The Streptococcus pneumoniae pezAT Toxin-Antitoxin System Reduces β-Lactam Resistance and Genetic Competence

Abstract

Chromosomally encoded Type II Toxin-Antitoxin operons are ubiquitous in bacteria and archaea. Antitoxins neutralize the toxic effect of cognate Toxins by protein-protein interactions and sequestering the active residues of the Toxin. Toxins target essential bacterial processes, mostly translation and replication. However, one class apart is constituted by the PezAT pair because the PezT toxin target cell wall biosynthesis. Here, we have examined the role of the pezAT toxin-antitoxin genes in its natural host, the pathogenic bacterium Streptococcus pneumoniae. The pezAT operon on Pneumococcal Pathogenicity Island 1 was deleted from strain R6 and its phenotypic traits were compared with those of the wild type. The mutant cells formed shorter chains during exponential phase, leading to increased colony-forming units. At stationary phase, the mutant was more resilient to lysis. Importantly, the mutant exhibited higher resistance to antibiotics targeting cell walls (β-lactams), but not to antibiotics acting at other levels. In addition, the mutants also showed enhanced genetic competence. We suggest that PezAT participates in a subtle equilibrium between loss of functions (resistance to β-lactams and genetic competence) and gain of other traits (virulence).

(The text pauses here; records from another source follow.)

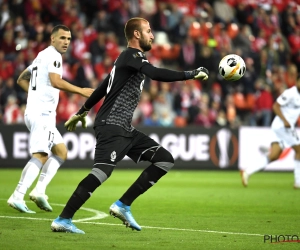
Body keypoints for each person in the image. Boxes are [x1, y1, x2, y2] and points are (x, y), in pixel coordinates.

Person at [51, 17, 209, 234]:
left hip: (124, 127)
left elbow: (103, 87)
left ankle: (123, 205)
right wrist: (189, 74)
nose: (152, 35)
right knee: (101, 173)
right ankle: (63, 218)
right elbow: (154, 73)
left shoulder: (125, 61)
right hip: (111, 125)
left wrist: (82, 111)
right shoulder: (131, 56)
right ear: (137, 34)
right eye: (149, 31)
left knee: (164, 159)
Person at [7, 25, 94, 213]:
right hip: (42, 115)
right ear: (52, 39)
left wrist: (33, 96)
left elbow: (22, 79)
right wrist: (81, 91)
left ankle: (39, 191)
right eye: (62, 38)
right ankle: (18, 195)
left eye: (69, 39)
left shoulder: (41, 56)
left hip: (37, 113)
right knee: (41, 155)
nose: (66, 42)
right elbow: (55, 81)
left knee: (61, 152)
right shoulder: (54, 56)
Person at [241, 77, 300, 188]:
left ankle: (248, 171)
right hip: (283, 126)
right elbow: (275, 106)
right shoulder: (290, 93)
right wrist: (285, 121)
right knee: (299, 150)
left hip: (281, 127)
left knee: (274, 155)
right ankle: (298, 182)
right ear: (297, 81)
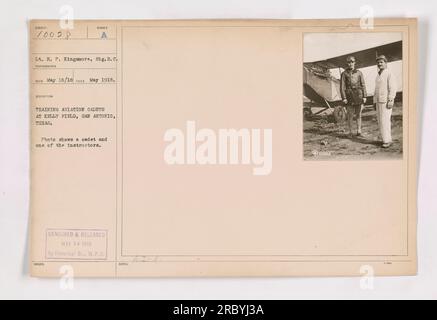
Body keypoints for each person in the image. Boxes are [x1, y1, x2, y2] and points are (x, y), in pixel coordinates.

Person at [340, 56, 367, 137]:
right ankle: (351, 132)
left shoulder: (359, 73)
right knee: (350, 115)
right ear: (347, 63)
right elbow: (342, 87)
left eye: (352, 62)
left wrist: (364, 96)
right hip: (349, 96)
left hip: (358, 95)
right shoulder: (344, 73)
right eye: (349, 62)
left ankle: (359, 131)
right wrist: (344, 97)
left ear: (355, 63)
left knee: (358, 114)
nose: (350, 64)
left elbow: (363, 84)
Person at [374, 55, 397, 148]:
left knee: (385, 120)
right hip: (379, 101)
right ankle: (384, 139)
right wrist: (374, 101)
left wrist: (391, 99)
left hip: (385, 101)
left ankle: (387, 140)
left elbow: (393, 87)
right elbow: (376, 90)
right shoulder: (378, 75)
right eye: (378, 62)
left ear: (385, 63)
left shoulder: (389, 73)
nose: (379, 64)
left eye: (381, 62)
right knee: (380, 121)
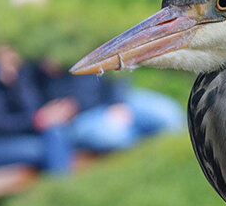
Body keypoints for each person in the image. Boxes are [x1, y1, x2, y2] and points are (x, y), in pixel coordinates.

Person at [30, 57, 185, 154]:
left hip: (117, 99)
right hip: (82, 118)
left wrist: (117, 103)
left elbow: (116, 71)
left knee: (169, 113)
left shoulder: (78, 43)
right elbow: (31, 107)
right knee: (116, 137)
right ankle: (149, 151)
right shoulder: (30, 68)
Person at [0, 45, 76, 172]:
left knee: (56, 133)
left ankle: (61, 184)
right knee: (47, 148)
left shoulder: (17, 77)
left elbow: (32, 107)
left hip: (17, 137)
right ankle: (61, 185)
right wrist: (36, 121)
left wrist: (15, 86)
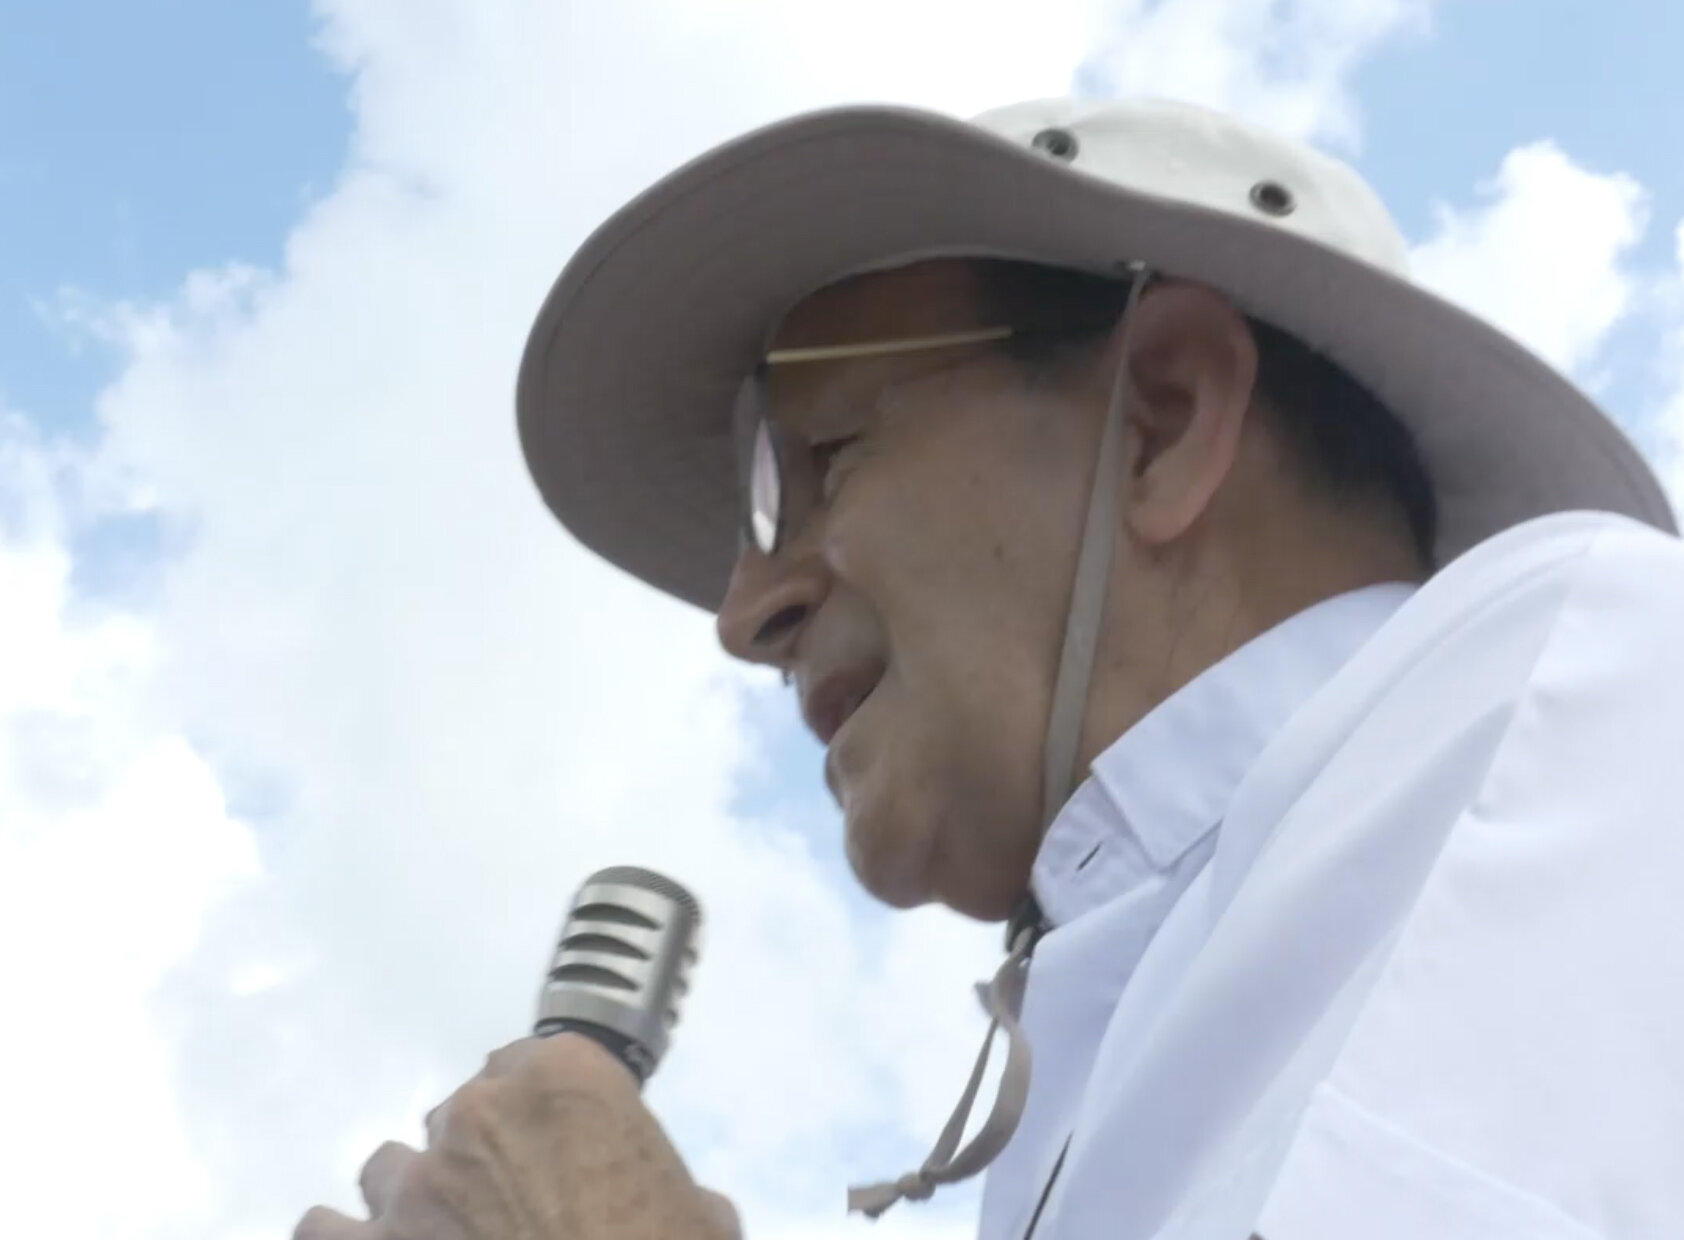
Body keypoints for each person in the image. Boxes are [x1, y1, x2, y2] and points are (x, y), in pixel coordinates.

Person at [296, 97, 1684, 1240]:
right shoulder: (1107, 1035)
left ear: (1164, 418)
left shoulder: (1574, 663)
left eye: (817, 465)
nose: (747, 613)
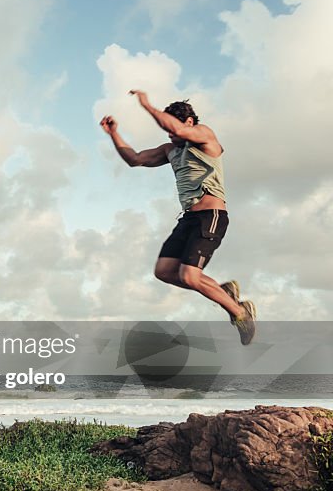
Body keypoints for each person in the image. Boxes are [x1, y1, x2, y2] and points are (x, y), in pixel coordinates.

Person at [99, 90, 256, 344]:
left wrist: (148, 106)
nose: (170, 134)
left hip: (211, 215)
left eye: (173, 128)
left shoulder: (205, 136)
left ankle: (240, 312)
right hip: (188, 219)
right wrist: (114, 134)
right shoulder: (170, 149)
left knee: (189, 276)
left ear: (189, 122)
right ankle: (223, 292)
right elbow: (135, 159)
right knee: (164, 270)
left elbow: (180, 131)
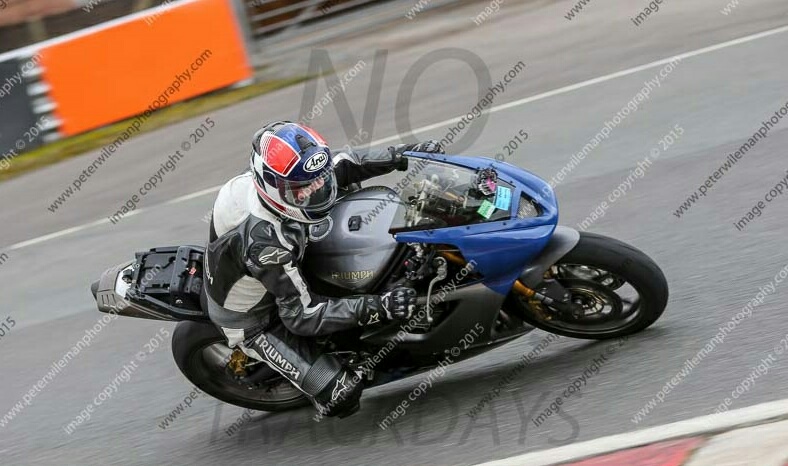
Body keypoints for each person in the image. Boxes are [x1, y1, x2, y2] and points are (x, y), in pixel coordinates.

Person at [203, 121, 444, 418]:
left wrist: (406, 154)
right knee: (341, 396)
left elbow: (346, 164)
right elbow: (301, 316)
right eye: (304, 188)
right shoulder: (268, 243)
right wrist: (379, 307)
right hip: (257, 319)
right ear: (273, 188)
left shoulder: (283, 183)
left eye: (319, 179)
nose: (317, 189)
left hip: (275, 264)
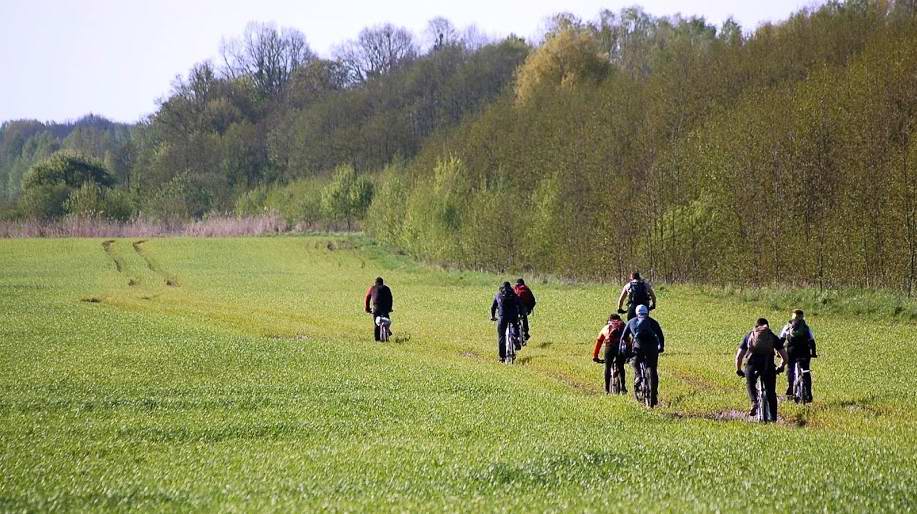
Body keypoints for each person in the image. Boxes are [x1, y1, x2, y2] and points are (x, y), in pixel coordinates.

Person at [735, 318, 789, 421]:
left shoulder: (750, 335)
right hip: (768, 365)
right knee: (771, 392)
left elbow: (739, 357)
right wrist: (781, 366)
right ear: (767, 326)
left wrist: (738, 369)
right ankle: (773, 417)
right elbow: (785, 357)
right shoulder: (772, 336)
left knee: (750, 382)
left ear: (756, 326)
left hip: (752, 364)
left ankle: (754, 401)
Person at [620, 304, 664, 406]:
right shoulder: (653, 322)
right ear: (647, 312)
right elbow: (660, 336)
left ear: (636, 312)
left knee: (635, 361)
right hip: (652, 347)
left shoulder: (632, 321)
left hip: (638, 346)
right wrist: (661, 347)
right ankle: (654, 394)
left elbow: (623, 337)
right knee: (652, 368)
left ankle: (638, 376)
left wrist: (623, 351)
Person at [779, 309, 817, 401]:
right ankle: (808, 393)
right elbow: (812, 341)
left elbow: (781, 341)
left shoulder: (787, 327)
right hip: (804, 351)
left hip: (791, 351)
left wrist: (778, 352)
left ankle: (790, 389)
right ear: (802, 317)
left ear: (793, 316)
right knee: (806, 371)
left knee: (790, 369)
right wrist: (813, 353)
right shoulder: (806, 328)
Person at [592, 313, 629, 394]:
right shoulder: (622, 325)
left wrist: (595, 356)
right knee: (621, 366)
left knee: (607, 367)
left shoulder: (606, 327)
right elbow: (628, 340)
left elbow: (599, 341)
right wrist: (629, 353)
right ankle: (623, 387)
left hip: (610, 347)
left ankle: (606, 389)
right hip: (620, 347)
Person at [490, 281, 521, 363]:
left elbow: (493, 307)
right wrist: (520, 314)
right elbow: (520, 304)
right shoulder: (513, 294)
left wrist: (493, 316)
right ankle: (516, 339)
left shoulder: (498, 295)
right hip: (513, 315)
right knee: (515, 326)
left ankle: (502, 357)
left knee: (501, 336)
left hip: (502, 317)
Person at [363, 277, 393, 342]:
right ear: (382, 283)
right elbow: (390, 298)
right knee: (387, 321)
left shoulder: (372, 288)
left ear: (375, 283)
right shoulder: (386, 288)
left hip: (376, 308)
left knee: (376, 324)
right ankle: (387, 333)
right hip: (385, 307)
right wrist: (390, 308)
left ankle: (377, 340)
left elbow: (367, 297)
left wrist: (367, 308)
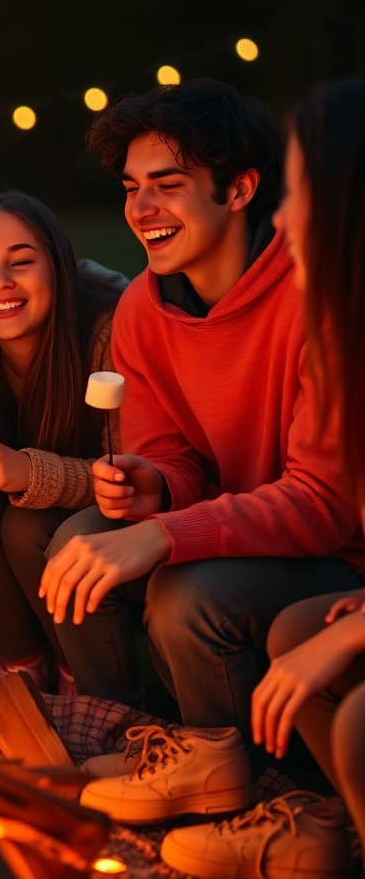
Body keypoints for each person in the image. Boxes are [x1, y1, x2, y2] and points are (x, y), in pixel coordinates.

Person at [35, 78, 363, 791]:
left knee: (190, 593)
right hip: (225, 519)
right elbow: (174, 458)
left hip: (331, 551)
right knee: (76, 541)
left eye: (167, 185)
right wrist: (153, 485)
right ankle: (131, 739)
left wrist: (166, 534)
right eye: (131, 188)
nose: (141, 209)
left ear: (241, 189)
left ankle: (248, 786)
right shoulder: (142, 313)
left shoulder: (318, 294)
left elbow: (322, 502)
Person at [0, 192, 124, 693]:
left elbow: (131, 470)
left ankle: (78, 675)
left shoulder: (105, 338)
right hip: (25, 517)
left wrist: (28, 472)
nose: (1, 281)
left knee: (26, 524)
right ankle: (22, 667)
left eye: (21, 262)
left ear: (57, 269)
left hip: (106, 519)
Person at [244, 80, 365, 853]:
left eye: (297, 191)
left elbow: (315, 496)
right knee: (296, 632)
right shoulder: (343, 338)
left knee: (359, 718)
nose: (282, 217)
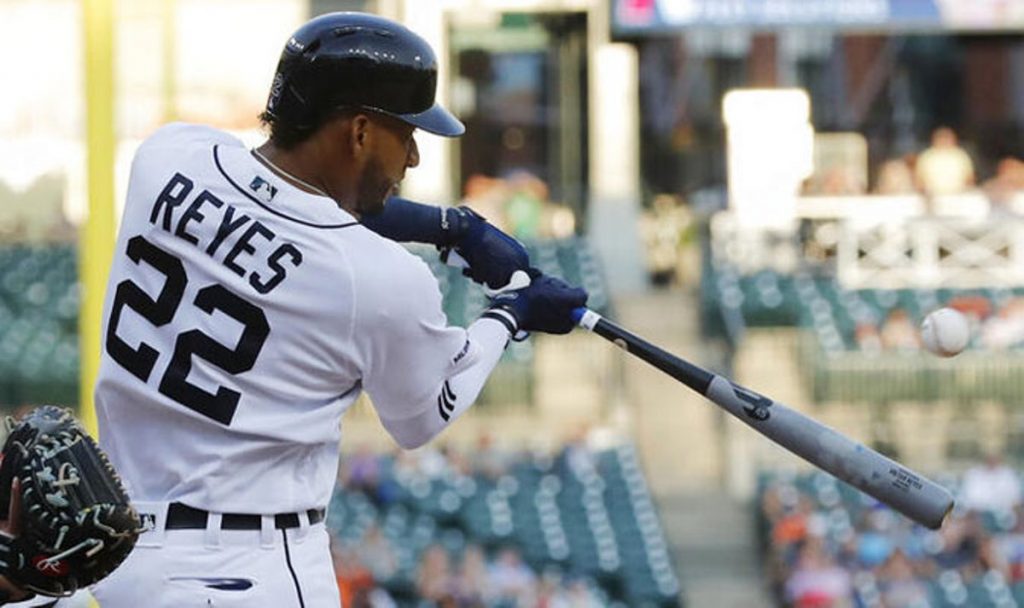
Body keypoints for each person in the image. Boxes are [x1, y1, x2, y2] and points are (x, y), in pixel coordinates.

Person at [89, 12, 587, 607]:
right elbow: (422, 418)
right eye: (407, 134)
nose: (413, 158)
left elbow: (285, 192)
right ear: (359, 131)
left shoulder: (167, 156)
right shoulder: (376, 278)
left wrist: (449, 226)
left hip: (112, 558)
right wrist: (510, 314)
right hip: (248, 570)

Keywords: Streptococcus pneumoniae; antibiotic resistance; genetic competence; genetic transformation; pezAT; toxin–antitoxin.

FIGURE 1

Schematic organization of the pneumococcal pezAT operon. The scheme depicts the position of the single promoter sequence (line with arrowhead pointing to the direction of transcription), which includes the -35 and -10 regions, as well as the inverted repeated sequence (PS, convergent arrows) that is the binding site of PezA and PezT proteins. Ribosome-binding site sequences are denoted as RBS and the initial start site is also depicted with arrow. The pezA termination codon, and the overlapping pezT initiation codon are also indicated. Substitution of the entire operon by a gene cassette encoding resistance to kanamycin is shown below.

FIGURE 2

The pezAT mutant strain forms shorter chains and is more prone to lysis at stationary phase. (A) Growth patterns for both R6wt and R6ΔPezAT mutant strains were assessed by measuring OD₆₅₀ every 30 min. (B) The number of CFU/ml at OD₆₅₀∼0.2, 0.4, 0.6, and 0.8 were determined. t-test was used to evaluate the statistical differences and the asterisk symbol (^∗) denotes statistical significance (p-value < 0.05) between R6wt and R6ΔPezAT. (C) The morphology of the cells of both strains was examined under phase-contrast microscope. Pictures were taken at 100× magnifications, 200 ms.

FIGURE 3

Oxidative stress affects equally Streptococcus pneumoniae wt and ΔpezAT strains. Pneumococcal cultures at OD₆₅₀∼0.3 were treated with H₂O₂, 20 min, 37°C, and the number of survival cells were counting to determine the number of CFU/ml on solid medium. t-test was used to evaluate the statistical differences and no differences (p-value < 0.05) were observed for both strains under oxidative stress.

FIGURE 4

Deletion of the pezAT operon increases resistance to ampicillin. (A) Pneumococcal strain-resistances detected by MIC, determined by change of color from resazurin (blue) to resorufin (pink). (B) Color changes measured by light absorbance at 600 nm (resazurin) as a function of the time of incubation, at the different concentrations of ampicillin indicated. Controls: no cells and no antibiotic. t-test was used to evaluate the statistical differences (p-value < 0.05).

FIGURE 5

Deletion of the pezAT operon leads to cells with increased transformability. Competent pneumococcal cells of indicated strains were treated or not with CSP-1 and incubated with transforming DNA prepared from total cell lysates (Chr) or from homogeneous DNA amplified by PCR from total cell lysates (Str41). t-test was used to evaluate the statistical differences and the asterisk symbol (^∗) indicates statistical significance (p-value < 0.05) between R6wt and R6ΔPezAT.

FIGURE 6

Deletion of the pezAT operon increases genetic competence. The development of spontaneous competence of both pneumococcal wt and pezAT mutant cells were assessed by measuring, at different pH, the transcriptional level of Photinus pyralis luc gene that was fused downstream of the promoter of ssbB, which is a late competent gene. Gray lines indicate growth curves at OD₄₉₂, whereas black lines depict RLUs/OD₄₉₂, ranging from pH 7.7–7.9. Vertical line joining both panels points the time differences in the onset of the main peaks of competence. Values correspond to individual cultures representative of three independent experiments (Caymaris et al., 2010).